これまでのフェーズ2試験において、BAN2401が脳のアミロイドを除去し、認知機能低下を抑制する可能性があることが示されています。 研究者らは、症状が出る前のごく初期にBAN2401を投与することで、疾患の進行を大幅に遅らせることができるのではないかと期待しています。 BAN2401は他の臨床試験でも研究されていますが、USCの研究では、ポジトロン断層法(PET)スキャンと脳脊髄液測定によるバイオマーカーの探索が行われます。
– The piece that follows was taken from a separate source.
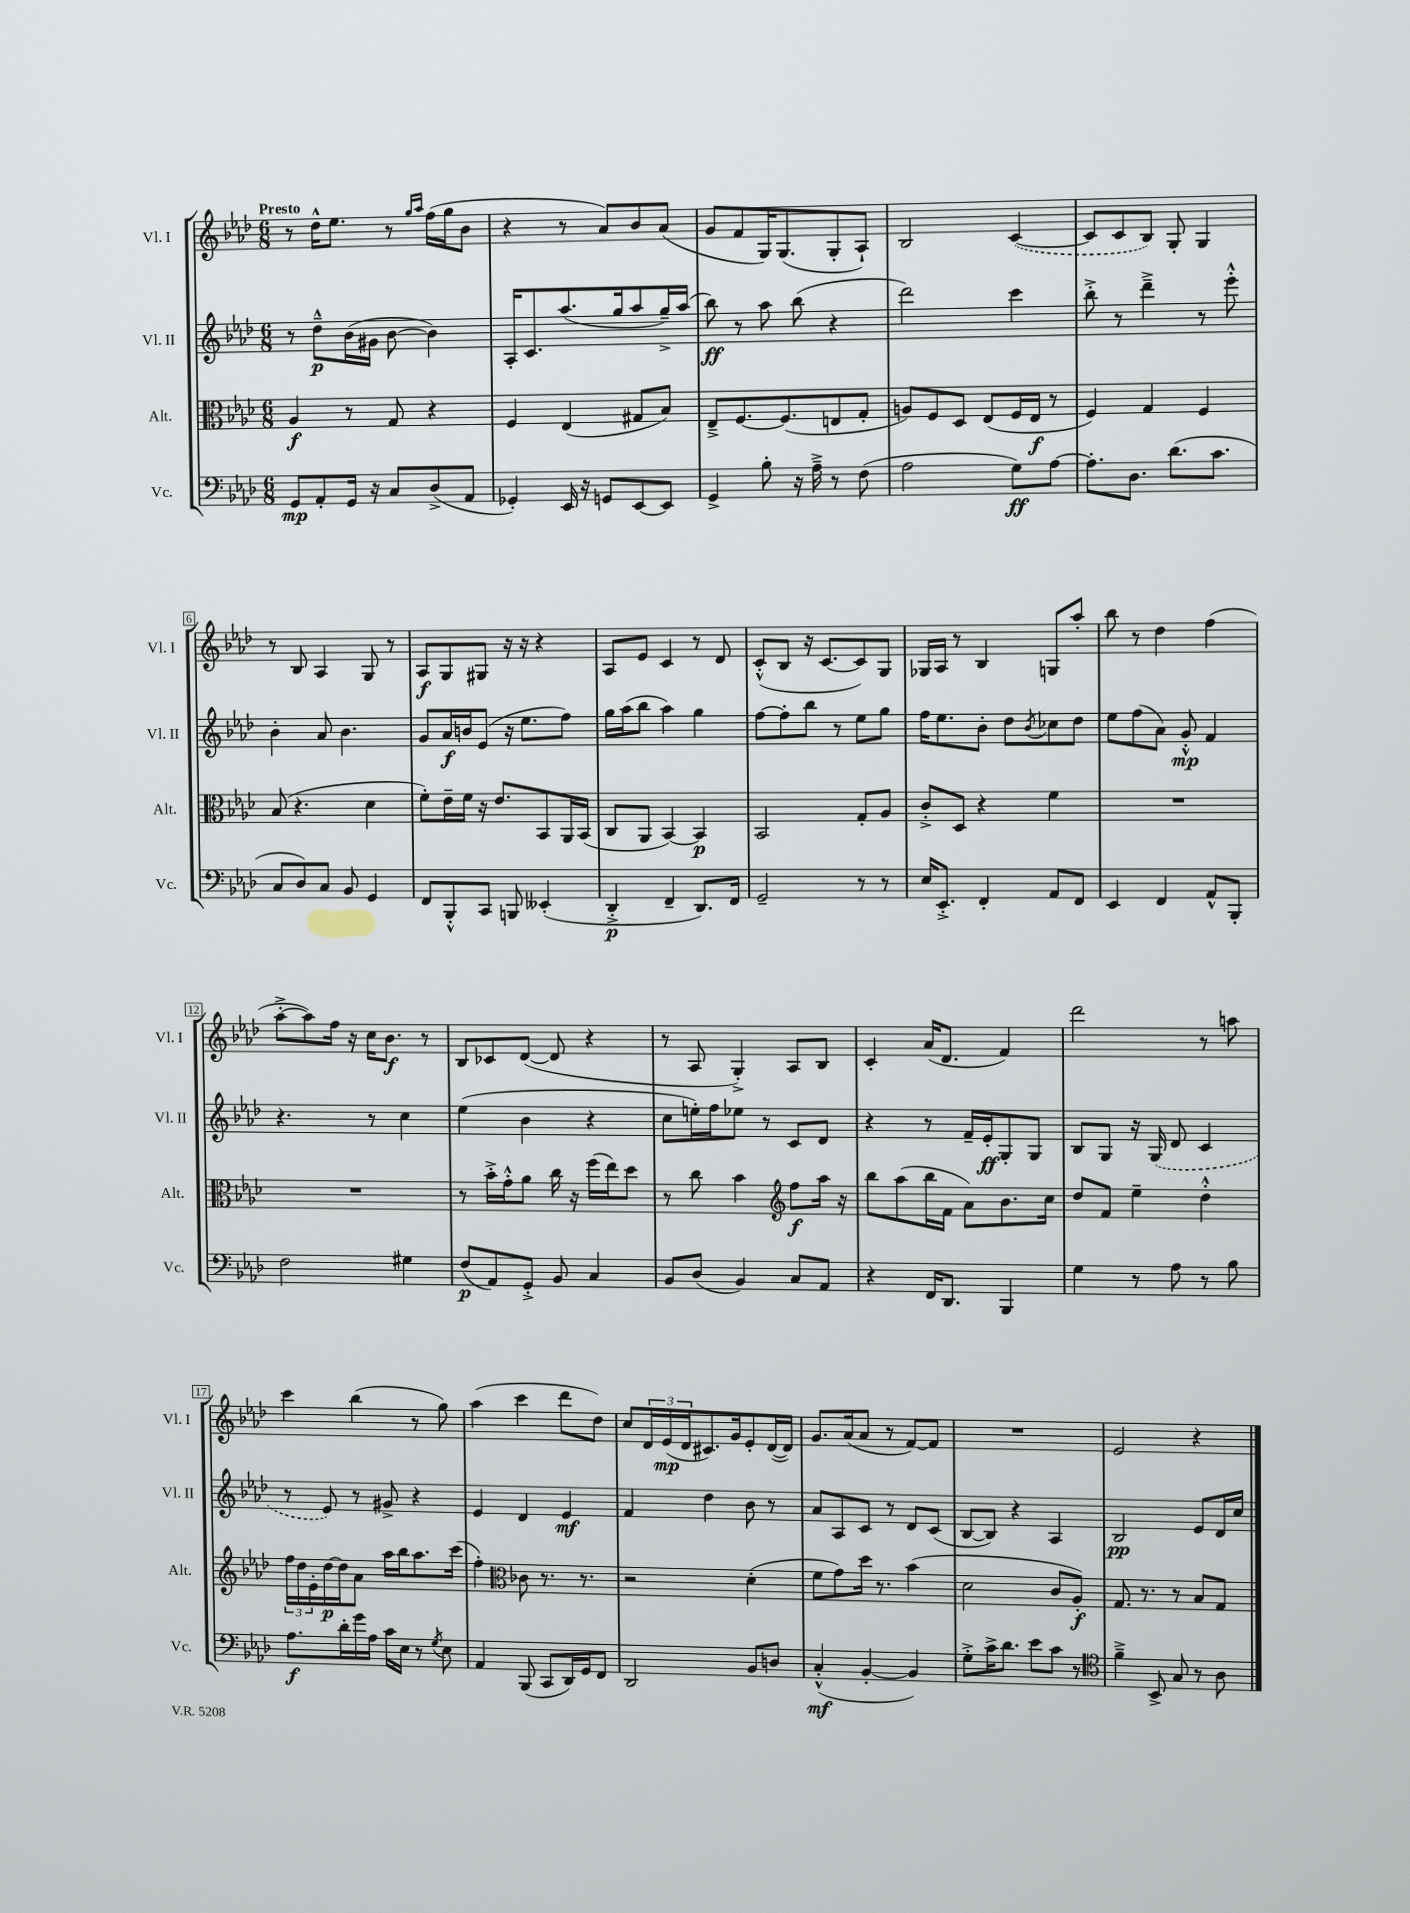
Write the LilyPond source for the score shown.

アルツハイマー病治療薬の研究のため、全世界で9000人を募集

この4年間の研究では、全世界の100施設から募集した約9000人をスクリーニングし、臨床的には正常で、脳内のアミロイドのレベルが中間または上昇している1400人を見つける予定です。 研究者たちは、5月31日までに最初の参加者をスクリーニングし、18ヶ月から30ヶ月で登録を完了したいと考えています。

Paul Aisen

研究グループは、「A3」「A45」という2つのダブルブラインドサブスタディーに分けられます。 研究参加者は、薬物またはプラセボを受け取るためにランダムに割り当てられます。 A3試験には、アミロイドPETスキャンで判定されたアミロイドレベルが中程度で、アミロイドがさらに蓄積するリスクの高い、認知的に正常な400人の参加者が含まれます。 A45サブスタディの参加者は、認知機能障害がほとんどなく、脳内のアミロイドレベルが高く、軽度認知障害およびアルツハイマー型認知症への進行リスクが高い1,000名の方々です。 この試験では、BAN2401を2週間ごとに96週間にわたって大量投与することにより、アミロイドの蓄積を除去できるか、また、その後、さらにBAN2401を投与することにより、プラークの再発を防止できるかどうかを検証する予定です。 「アミロイドの蓄積は、病気のプロセスを開始し、認知症への進行性認知機能低下を予測させます。 アルツハイマー病の既知の遺伝的原因はすべてアミロイドの蓄積と密接に関連しています」

A3サブスタディはNIHグラントR01AG054029によって資金提供されており、ACTCと提携しています。 A45サブスタディはACTC、NIHグラントR01AG061848の資金提供を受けています。 ACTCはNIHグラントU24AG057437の助成を受けています。